▸ **What is being asked**
Without including any image, repeat every record exactly.

▸ **Material for this task**
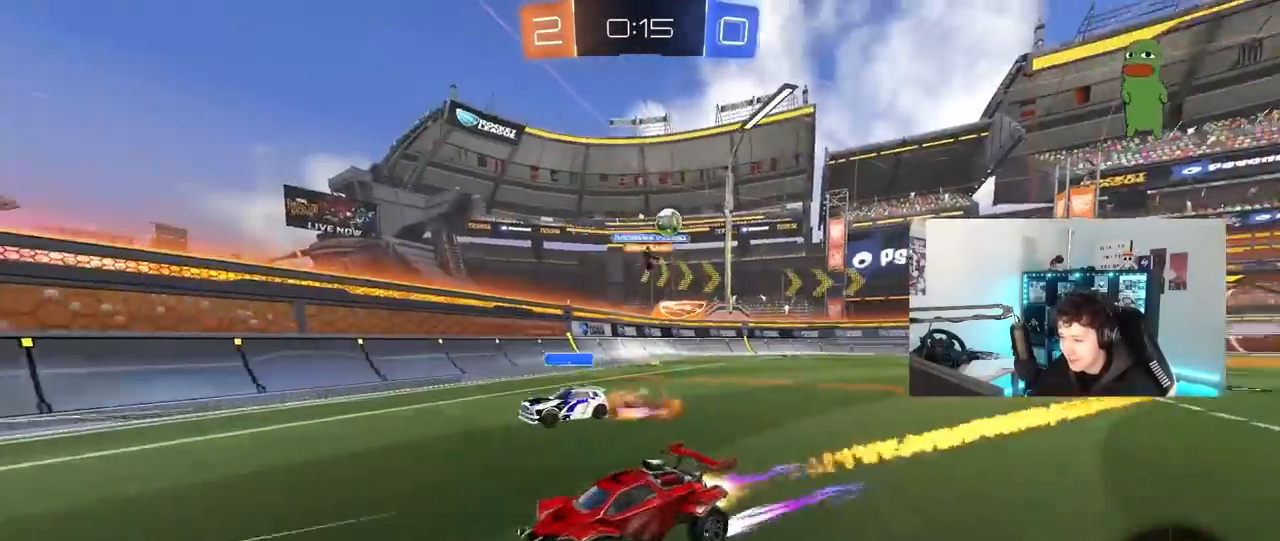
{"keys": ["a", "w"], "mouse": ["left"], "mouse_move": "still", "events": [[50, "a", "up"], [50, "d", "down"], [333, "a", "down"], [333, "d", "up"]]}
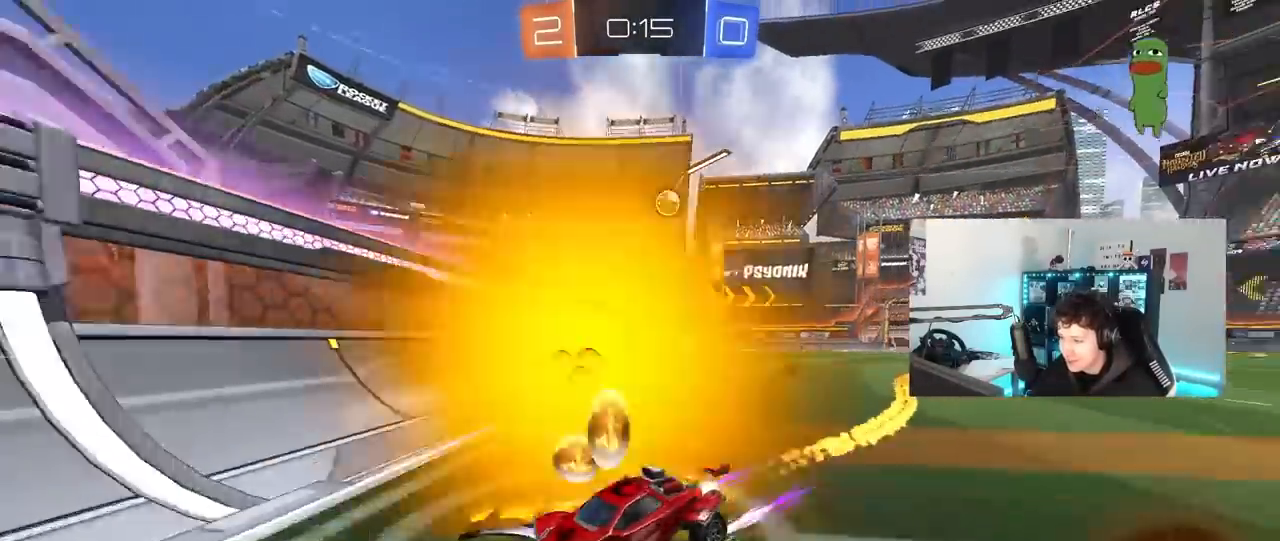
{"keys": ["w"], "mouse": ["left"], "mouse_move": "still", "events": [[300, "a", "up"]]}
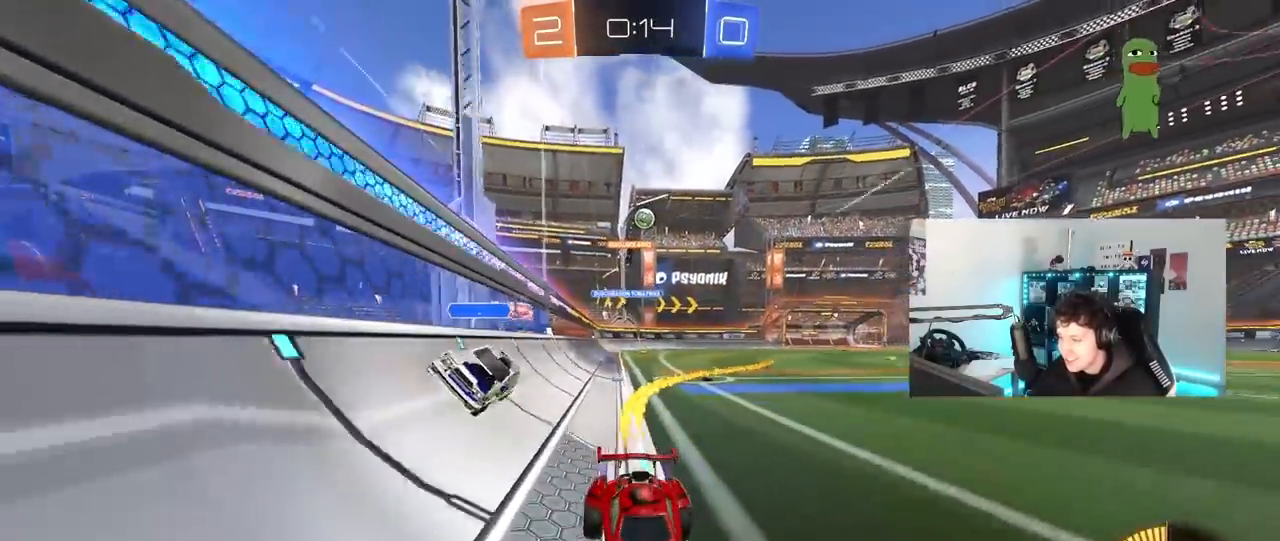
{"keys": ["w"], "mouse": [], "mouse_move": "still", "events": [[83, "mouse_left", "up"], [217, "a", "down"], [267, "mouse_left", "down"], [317, "a", "up"], [317, "space", "down"], [450, "mouse_left", "up"], [500, "space", "up"]]}
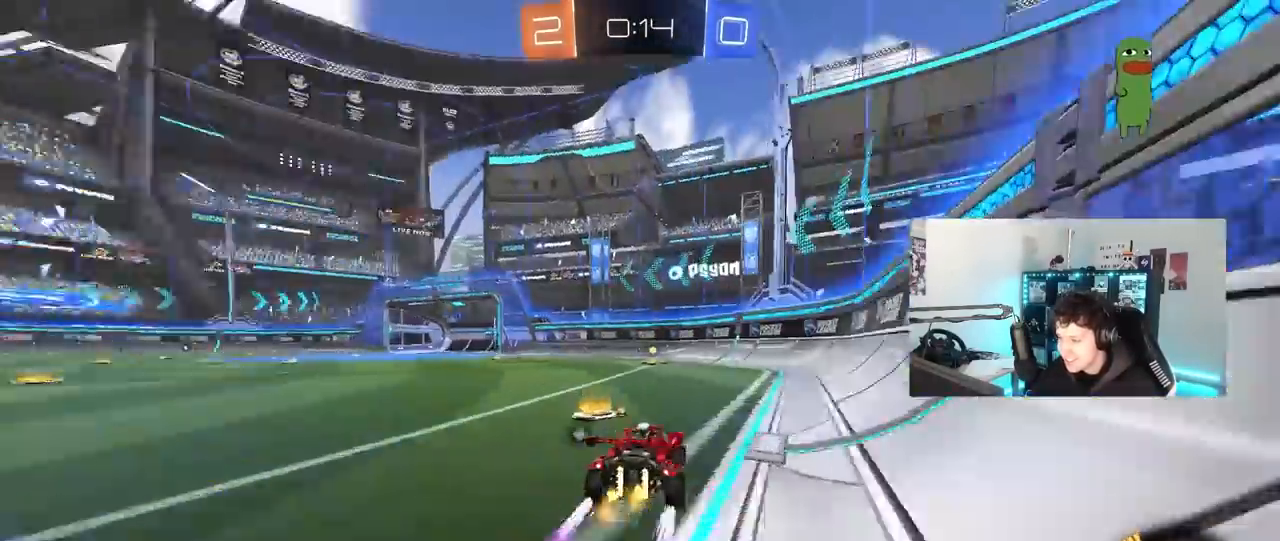
{"keys": ["a", "shift", "w"], "mouse": ["left"], "mouse_move": "still", "events": [[50, "mouse_left", "down"], [283, "space", "down"], [467, "a", "down"], [467, "shift", "down"], [467, "space", "up"]]}
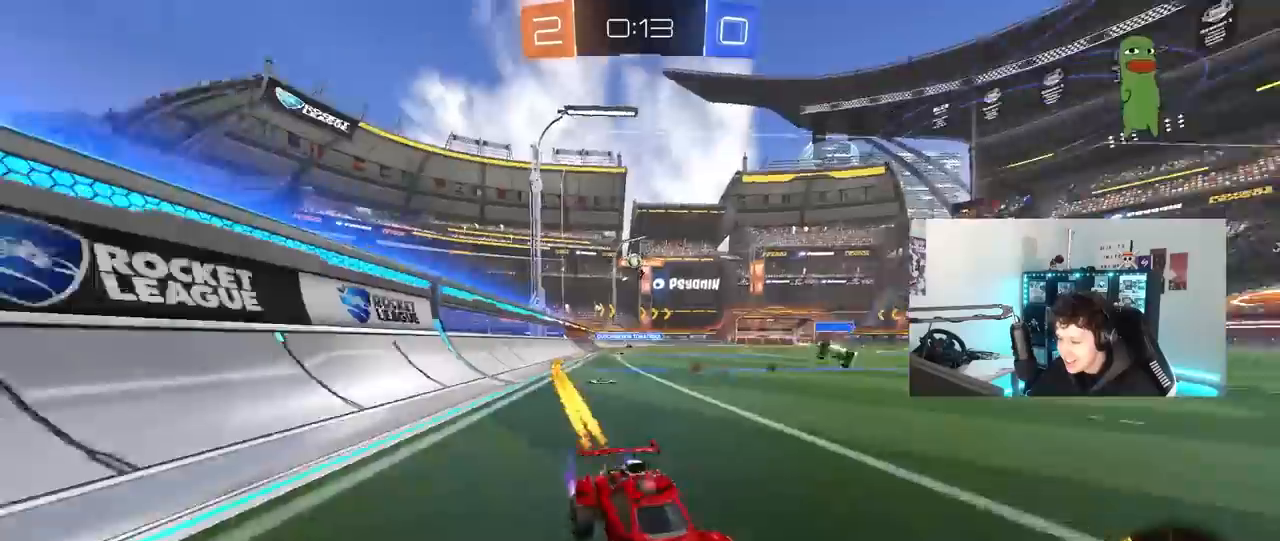
{"keys": ["w"], "mouse": ["left"], "mouse_move": "still", "events": [[67, "mouse_left", "up"], [167, "shift", "up"], [250, "mouse_left", "down"], [350, "a", "up"]]}
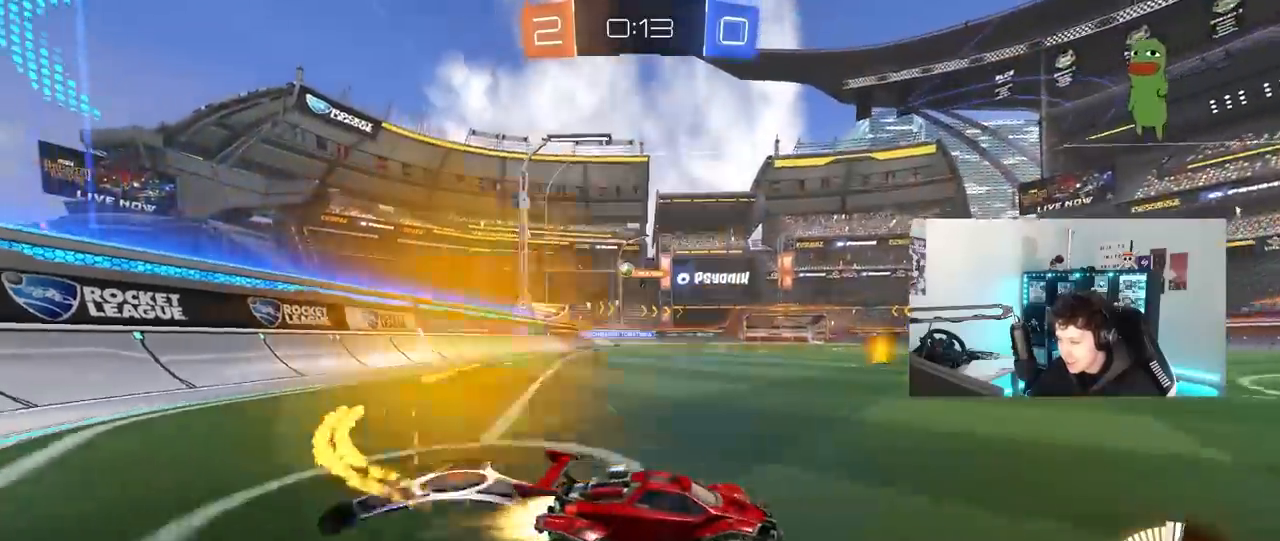
{"keys": ["w"], "mouse": ["left"], "mouse_move": "still", "events": [[83, "d", "down"], [183, "d", "up"], [267, "a", "down"], [267, "space", "down"], [417, "a", "up"], [450, "space", "up"]]}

▸ **Task response**
{"keys": ["a", "w"], "mouse": ["left"], "mouse_move": "still", "events": [[50, "a", "up"], [50, "d", "down"], [333, "a", "down"], [333, "d", "up"]]}
{"keys": ["w"], "mouse": ["left"], "mouse_move": "still", "events": [[300, "a", "up"]]}
{"keys": ["w"], "mouse": [], "mouse_move": "still", "events": [[83, "mouse_left", "up"], [217, "a", "down"], [267, "mouse_left", "down"], [317, "a", "up"], [317, "space", "down"], [450, "mouse_left", "up"], [500, "space", "up"]]}
{"keys": ["a", "shift", "w"], "mouse": ["left"], "mouse_move": "still", "events": [[50, "mouse_left", "down"], [283, "space", "down"], [467, "a", "down"], [467, "shift", "down"], [467, "space", "up"]]}
{"keys": ["w"], "mouse": ["left"], "mouse_move": "still", "events": [[67, "mouse_left", "up"], [167, "shift", "up"], [250, "mouse_left", "down"], [350, "a", "up"]]}
{"keys": ["w"], "mouse": ["left"], "mouse_move": "still", "events": [[83, "d", "down"], [183, "d", "up"], [267, "a", "down"], [267, "space", "down"], [417, "a", "up"], [450, "space", "up"]]}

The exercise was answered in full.